• BRIEF:
Each line of the records needs to be written out exactly, with any image left out.
=== Begin Enclosure ===
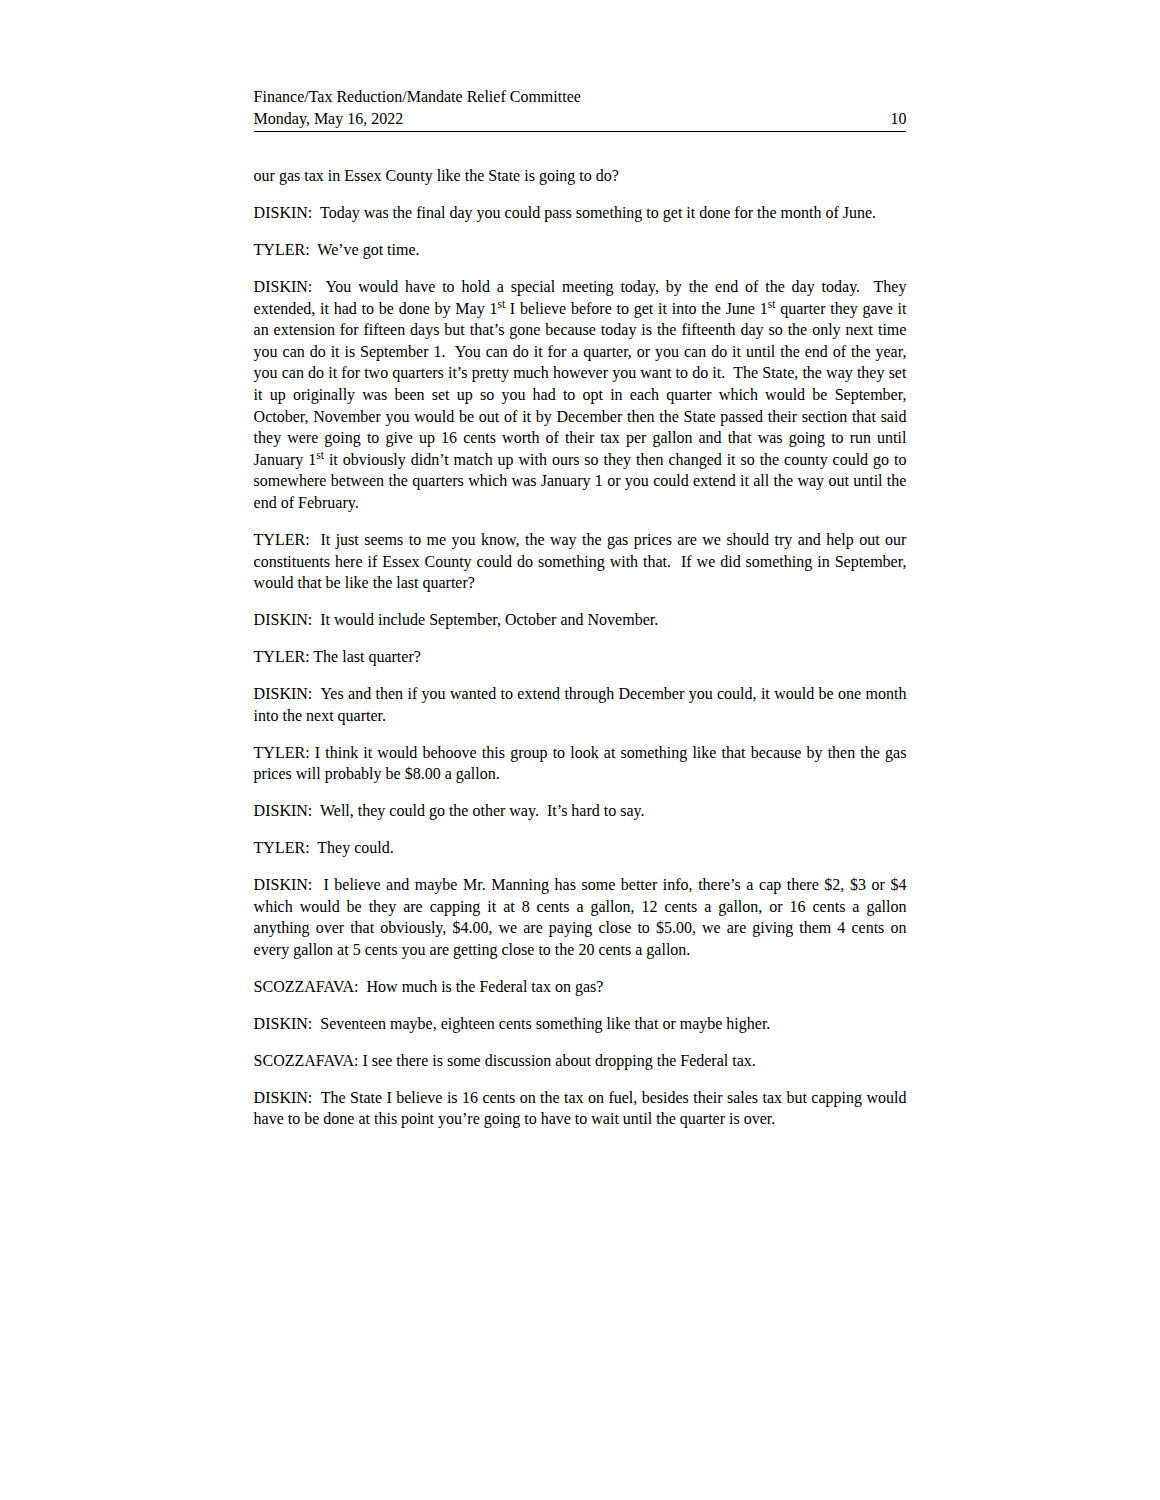Finance/Tax Reduction/Mandate Relief Committee
Monday, May 16, 2022 10
our gas tax in Essex County like the State is going to do?
DISKIN: Today was the final day you could pass something to get it done for the month of June.
TYLER: We’ve got time.
DISKIN: You would have to hold a special meeting today, by the end of the day today. They extended, it had to be done by May 1st I believe before to get it into the June 1st quarter they gave it an extension for fifteen days but that’s gone because today is the fifteenth day so the only next time you can do it is September 1. You can do it for a quarter, or you can do it until the end of the year, you can do it for two quarters it’s pretty much however you want to do it. The State, the way they set it up originally was been set up so you had to opt in each quarter which would be September, October, November you would be out of it by December then the State passed their section that said they were going to give up 16 cents worth of their tax per gallon and that was going to run until January 1st it obviously didn’t match up with ours so they then changed it so the county could go to somewhere between the quarters which was January 1 or you could extend it all the way out until the end of February.
TYLER: It just seems to me you know, the way the gas prices are we should try and help out our constituents here if Essex County could do something with that. If we did something in September, would that be like the last quarter?
DISKIN: It would include September, October and November.
TYLER: The last quarter?
DISKIN: Yes and then if you wanted to extend through December you could, it would be one month into the next quarter.
TYLER: I think it would behoove this group to look at something like that because by then the gas prices will probably be $8.00 a gallon.
DISKIN: Well, they could go the other way. It’s hard to say.
TYLER: They could.
DISKIN: I believe and maybe Mr. Manning has some better info, there’s a cap there $2, $3 or $4 which would be they are capping it at 8 cents a gallon, 12 cents a gallon, or 16 cents a gallon anything over that obviously, $4.00, we are paying close to $5.00, we are giving them 4 cents on every gallon at 5 cents you are getting close to the 20 cents a gallon.
SCOZZAFAVA: How much is the Federal tax on gas?
DISKIN: Seventeen maybe, eighteen cents something like that or maybe higher.
SCOZZAFAVA: I see there is some discussion about dropping the Federal tax.
DISKIN: The State I believe is 16 cents on the tax on fuel, besides their sales tax but capping would have to be done at this point you’re going to have to wait until the quarter is over.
=== End Enclosure ===
• RESPONSE BELOW:
Finance/Tax Reduction/Mandate Relief Committee
Monday, May 16, 2022 10
our gas tax in Essex County like the State is going to do?
DISKIN: Today was the final day you could pass something to get it done for the month of June.
TYLER: We’ve got time.
DISKIN: You would have to hold a special meeting today, by the end of the day today. They extended, it had to be done by May 1st I believe before to get it into the June 1st quarter they gave it an extension for fifteen days but that’s gone because today is the fifteenth day so the only next time you can do it is September 1. You can do it for a quarter, or you can do it until the end of the year, you can do it for two quarters it’s pretty much however you want to do it. The State, the way they set it up originally was been set up so you had to opt in each quarter which would be September, October, November you would be out of it by December then the State passed their section that said they were going to give up 16 cents worth of their tax per gallon and that was going to run until January 1st it obviously didn’t match up with ours so they then changed it so the county could go to somewhere between the quarters which was January 1 or you could extend it all the way out until the end of February.
TYLER: It just seems to me you know, the way the gas prices are we should try and help out our constituents here if Essex County could do something with that. If we did something in September, would that be like the last quarter?
DISKIN: It would include September, October and November.
TYLER: The last quarter?
DISKIN: Yes and then if you wanted to extend through December you could, it would be one month into the next quarter.
TYLER: I think it would behoove this group to look at something like that because by then the gas prices will probably be $8.00 a gallon.
DISKIN: Well, they could go the other way. It’s hard to say.
TYLER: They could.
DISKIN: I believe and maybe Mr. Manning has some better info, there’s a cap there $2, $3 or $4 which would be they are capping it at 8 cents a gallon, 12 cents a gallon, or 16 cents a gallon anything over that obviously, $4.00, we are paying close to $5.00, we are giving them 4 cents on every gallon at 5 cents you are getting close to the 20 cents a gallon.
SCOZZAFAVA: How much is the Federal tax on gas?
DISKIN: Seventeen maybe, eighteen cents something like that or maybe higher.
SCOZZAFAVA: I see there is some discussion about dropping the Federal tax.
DISKIN: The State I believe is 16 cents on the tax on fuel, besides their sales tax but capping would have to be done at this point you’re going to have to wait until the quarter is over.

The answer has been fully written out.